How can bio-inspired microsensor technology be used to reliably and resource-efficiently detect acoustic anomalies in industrial environments? An interdisciplinary research team from the Ilmenau School of Electronics (ISGE) at TU Ilmenau is looking into this question.
Research
Energy-efficient and data-saving: research team develops audio system for fault detection in industry
Whether on the factory floor, in traffic or in hospital: wherever people or objects move, noises are generated, be it machine noise, the humming of motors or the sound of surgical robots. If these noises change, this can tell us something about the quality of the products or industrial processes: "If something suddenly rattles or grinds, for example, this can be a sign that a machine is broken or overloaded and needs to be serviced, switched off or repaired," says Dr. Stephan Werner, Head of Electronic Media Technology Group, describing the motivation for the research project:
We want to detect and localize such status changes and events with the auditory system we are developing - and do so in the most energy-efficient way possible.
At best, the researchers want to use their system to detect the smallest deviations long before a person notices them and thus prevent machine malfunctions or safety risks.
A bio-inspired artificial auditory system
At the heart of the system is a bio-inspired microelectronic mechanical sensor (MEMS) developed by scientists at TU Ilmenau in collaboration with the Biomedical Sensors and Microsystems Research Group at Ulm University.
It has similar properties to the human ear, i.e. it reacts particularly sensitively to selected frequencies and can be used individually or together with other sensors
explains Christian Kehling, a doctoral student at the Ilmenau School of Green Electronics (ISGE) at the Center for Micro and Nanotechnologies (ZMN).
The sensor was co-developed by Dr. Tzvetan Ivanov, research assistant at the Group of Micro- and Nanoelectronic Systems and third member of the ISGE research group:
Unlike other sensors, incoming audio signals and stimuli are processed non-linearly in our sensor. For volume, for example, this means that it is not transformed passively at all frequencies in the same way as with a microphone, but actively. This means that loud values are compressed by an integrated circuit, a so-called FPGA board, and quiet tones are emphasized.

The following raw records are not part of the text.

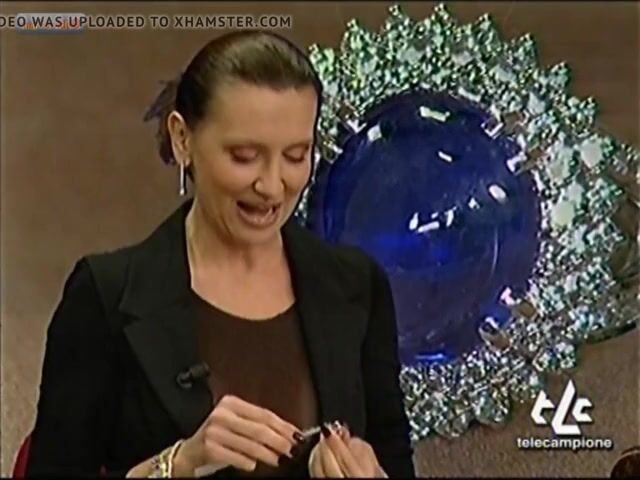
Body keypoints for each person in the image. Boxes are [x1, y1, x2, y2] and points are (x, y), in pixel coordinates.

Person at [24, 30, 415, 478]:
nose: (272, 186)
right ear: (182, 139)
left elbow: (394, 460)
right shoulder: (105, 295)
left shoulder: (357, 285)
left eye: (296, 155)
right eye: (245, 156)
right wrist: (178, 464)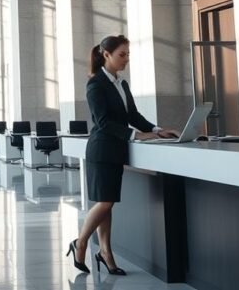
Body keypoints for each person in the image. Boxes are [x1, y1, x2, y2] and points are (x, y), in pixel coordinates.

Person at [66, 35, 179, 275]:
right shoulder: (95, 84)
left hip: (115, 150)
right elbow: (103, 122)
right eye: (122, 54)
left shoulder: (121, 83)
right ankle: (81, 242)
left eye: (128, 54)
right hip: (101, 150)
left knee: (108, 204)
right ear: (106, 55)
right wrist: (137, 136)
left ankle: (105, 252)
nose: (126, 59)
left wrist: (157, 130)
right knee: (105, 202)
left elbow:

Compared to conventional systems, which have to process signals in separate modules, the bio-inspired system is able to carry out these steps automatically based on the nature of the sensor alone. In addition, the sensor is very narrow-band, meaning that it only responds to certain frequencies - similar to the inner hair cells in our ears. Stephan Werner explains:
This means that the sensor itself already pre-processes the signals in a similar way to our ear. We therefore assume that this frequency-selective pre-processing of the input signal means that smaller, efficient neural networks are sufficient to acoustically classify the sensor signals and reliably recognize changing sounds.
Small sensors for a large room area
Instead of attaching many different sensors to a machine and networking them together, as is usual for conventional acoustic monitoring, the research team at the Ilmenau School of Green Electronics has chosen a different approach, says the scientist:
We want to develop an artificial auditory system that consists of as few sensors as possible. Instead of being placed on the machine, it is positioned in the room in order to cover as large an area of the room as possible auditorily.
This not only reduces the number of sensors and measuring systems required to detect and localize events. "The system also offers advantages in terms of data security," says Stephan Werner. Unlike a microphone, which picks up the sounds themselves, the system developed by the Ilmenau researchers merely deduces from the incoming signals where the noise sources are located, what kind of event it is and what, if anything, has changed:
The audio content itself and therefore, for example, conversations in the factory hall are not recorded and passed on.
The system that the research team in the VR Lab at the Ilmenau Interactive Immersive Technologies Center (I3TC) is currently working on is still very large. However, Christian Kehling does not want it to stay that way:
Our goal is to downsize the electronics so that the system itself is also 'green'.
Then, according to the scientist, it could also be used in wearables or hearing aids, for example.